## Task objective
Give back the listing in full and exactly, leaving out the images.

## Provided material
■ ■ ■

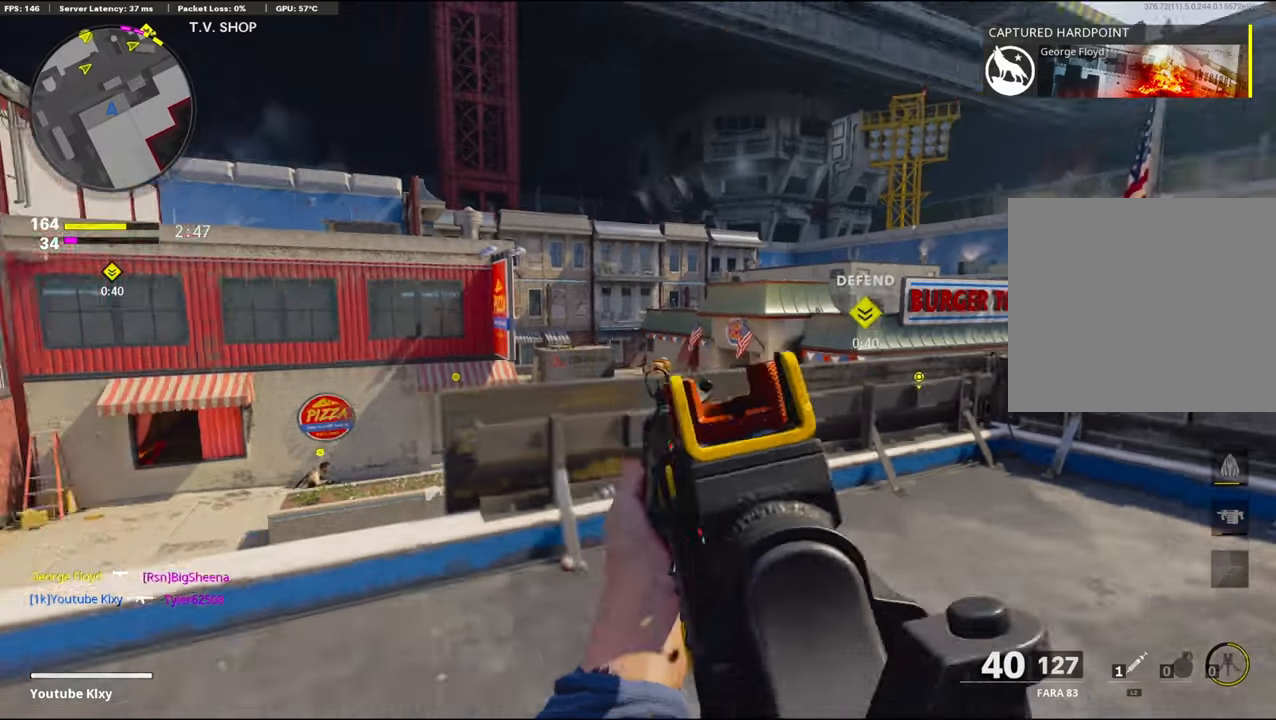
{"buttons": [], "left_stick": "left", "right_stick": "center", "events": [[100, "R3", "down"], [250, "R3", "up"]]}
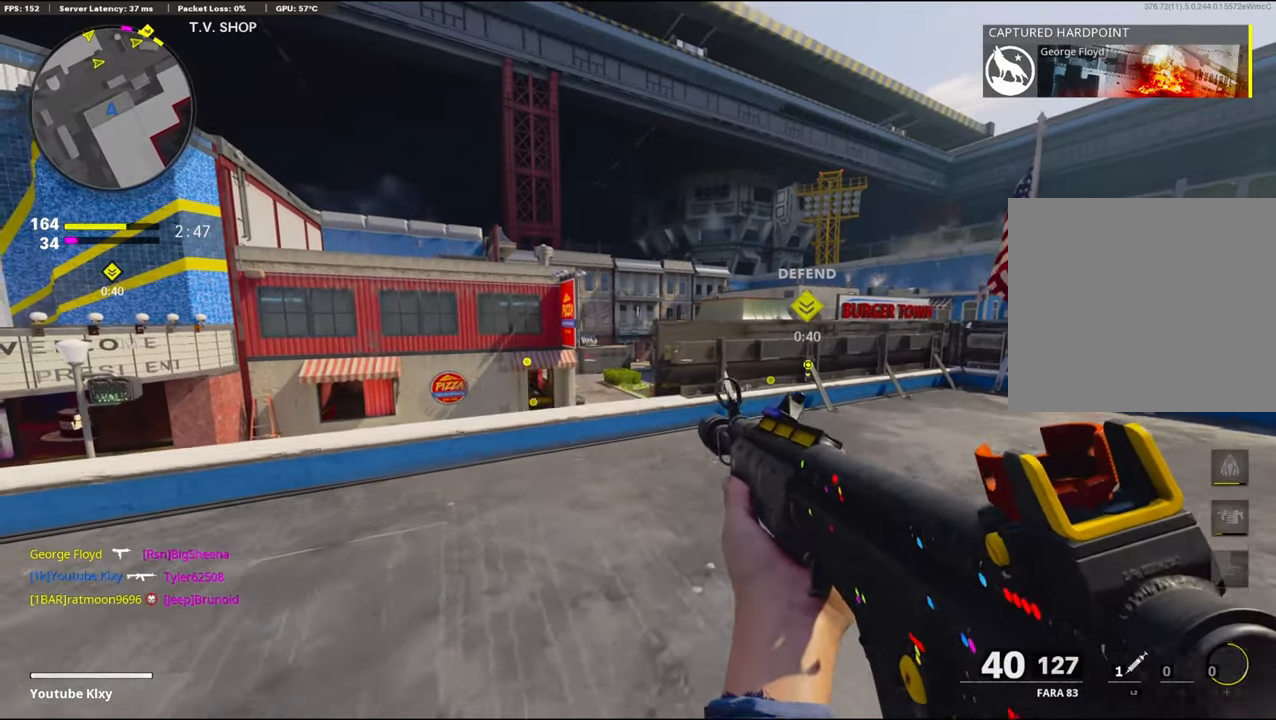
{"buttons": ["L1"], "left_stick": "left", "right_stick": "center", "events": [[50, "L1", "down"]]}
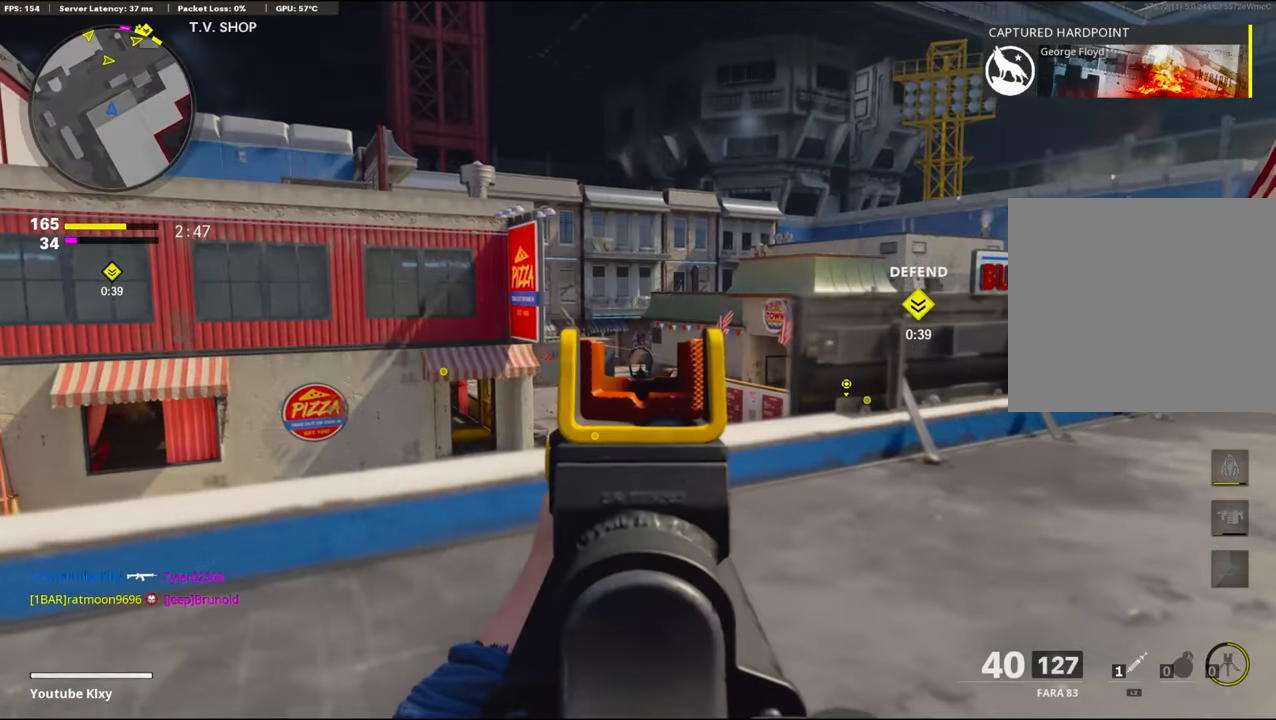
{"buttons": ["L1"], "left_stick": "center", "right_stick": "center", "events": [[467, "left_stick", "center"]]}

■ ■ ■

## Output of the exercise
{"buttons": [], "left_stick": "left", "right_stick": "center", "events": [[100, "R3", "down"], [250, "R3", "up"]]}
{"buttons": ["L1"], "left_stick": "left", "right_stick": "center", "events": [[50, "L1", "down"]]}
{"buttons": ["L1"], "left_stick": "center", "right_stick": "center", "events": [[467, "left_stick", "center"]]}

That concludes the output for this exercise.